_READING TEXT:_

Science Library - free educational site

HTML documents

What is HTML?

HyperText Markup Language.

Hypertext: as it sounds, is text with a little extra. This 'extra' is the ability to convey instructions and other information within text on a screen. Hyperlinks therefore are addresses of other locations on the worldwide web and the instruction to the browser to go there when clicked.

Markup: how the text will be displayed in a browser window. Markup is mainly structure, such as how the text is broken into sections and paragraphs and other elements, such as headings and images. HTML gives only very basic styling capabilities. To style a page requires CSS, cascading style sheets.

Language: in computing science a distinction is made between scripts and languages. Scripts are easier to 'personalise', so find more application for web development than languages. Scripts are written for use in a specific run-time environment, and interpret (as opposed to compile) code. An example of a scripting language is Python, whereas Java is a programming language.

HTML is a markup language, rather than a programming language. It instructs a browser how to lay out text and images on a web page, so the client computer does not need to compile (translate to another level language) the code. HTML, and its related developments, XML (Extensible Markup Language) and XHTML, are how web browsers interpret and compose the various elements that make up a webpage, such as text, images and AV items. A browser will impose its own defaults, such as colors and type-face (font), border, underlines for links, etc., but these can be overwritten by styling (CSS).

History of HTML

The history of HTML is really also the history of the World Wide Web. Tim Berners-Lee wrote the first version of HTML in 1990, to facilitate the transfer of data at CERN, Switzerland. With Dan Connolly, they soon produced HTML 2.0.

Berners-Lee and Connolly went on to found the World Wide Web Consortium (W3C), the Internet's standardising organisation. The W3C soon found themselves blue-helmeting between various antagonists, such as IE and Netscape, as the browser wars broke out in the mid-1990's. The (debatable) universality of rules and standards designers enjoy today was largely won by this quasi united nations effort preventing the balkanisation of the Internet.

HTML 4.0

The initial standardisation attempts, HTML 2 and 3, came to the conclusion that the best way forward was to separate the structure and formatting of web documents. The transition was managed by a system of deprecation, in which older version formatting elements still worked, but were destined for later removal from the standards.


The separation of structure and fomatting led to the creation of CSS (Cascading Style Sheets) in December, 1996. CSS Level 2 was recommended by W3C in May 1998, and took the cascading concept into the realm of domain universal styling, allowing high precision in locating and controlling elements on any and all pages on a site. CSS Level 3 has actually been under development since 1998, but took till 2011-12 to be refined enough to be the recommended version.

_GIVEN INFORMATION:_
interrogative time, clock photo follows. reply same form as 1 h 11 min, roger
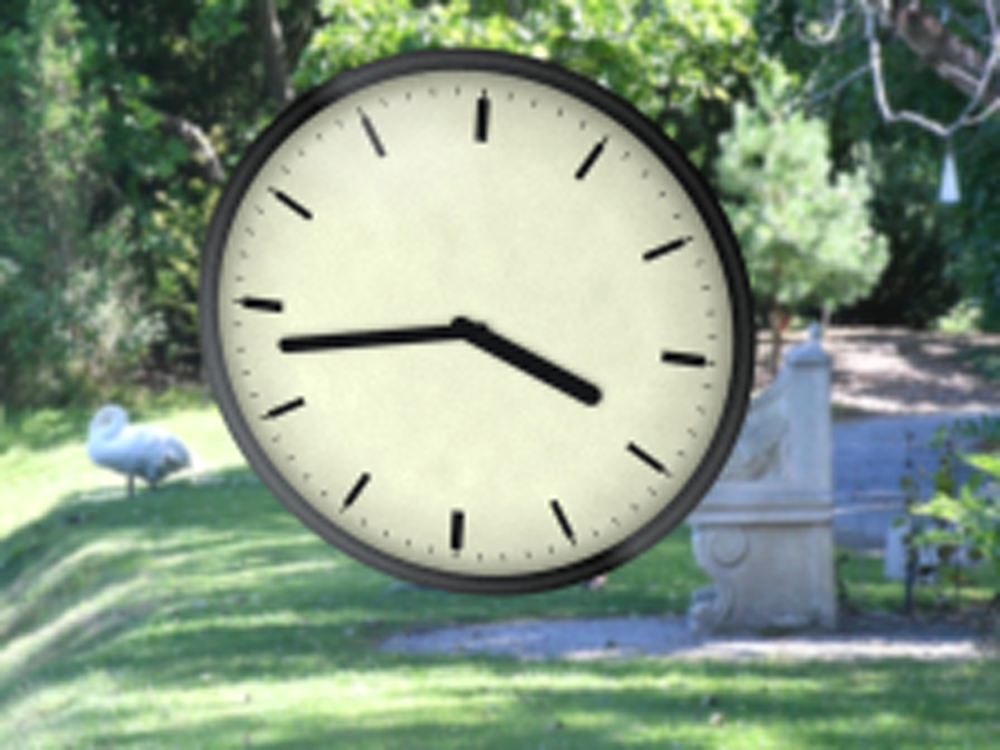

_STATED GOAL:_
Carry the reading text on HTML and its history forward, beginning right after its final sentence about CSS Level 3 and keeping its formal tone.

_THE RESPONSE:_
When it was decided in 1998 to stop development of HTML at version 4.01, W3C released an XML version of HTML called XHTML. This was HTML requiring XML syntax compliance. It is at this point that self-closing tags appeared (e.g. <b> became <b />), and attributes became quoted (e.g. class="newClass"). On the assumption that this would become the universal standard, a version XHTML Strict was issued, and until all browsers accepted it, there was the more forgiving XHTML Transitional.


However, a competing movement did not accept XML/XHTML as the long-term standard, and, to make an interesting story dull, by 2009 W3C stopped development of XHTML 2.0, and HTML5 became the new contender for the pan-browser standard.

HTML5 has the ambition of meeting the requirements of rapidly evolving web applications, a scenario under which sites are not just locations of mainly static documents in standard layouts, but actually online interfaces for worktools, such as photo editing, and complex applications driven by AJAX and similar technologies.

HTML Page Structure

An HTML page is set up as follows:



Head declarations and included files go here



Page content goes here



Note that the entire page is within the html tags, and the page has two main sections: the head and the body, both of which have opening and closing tags.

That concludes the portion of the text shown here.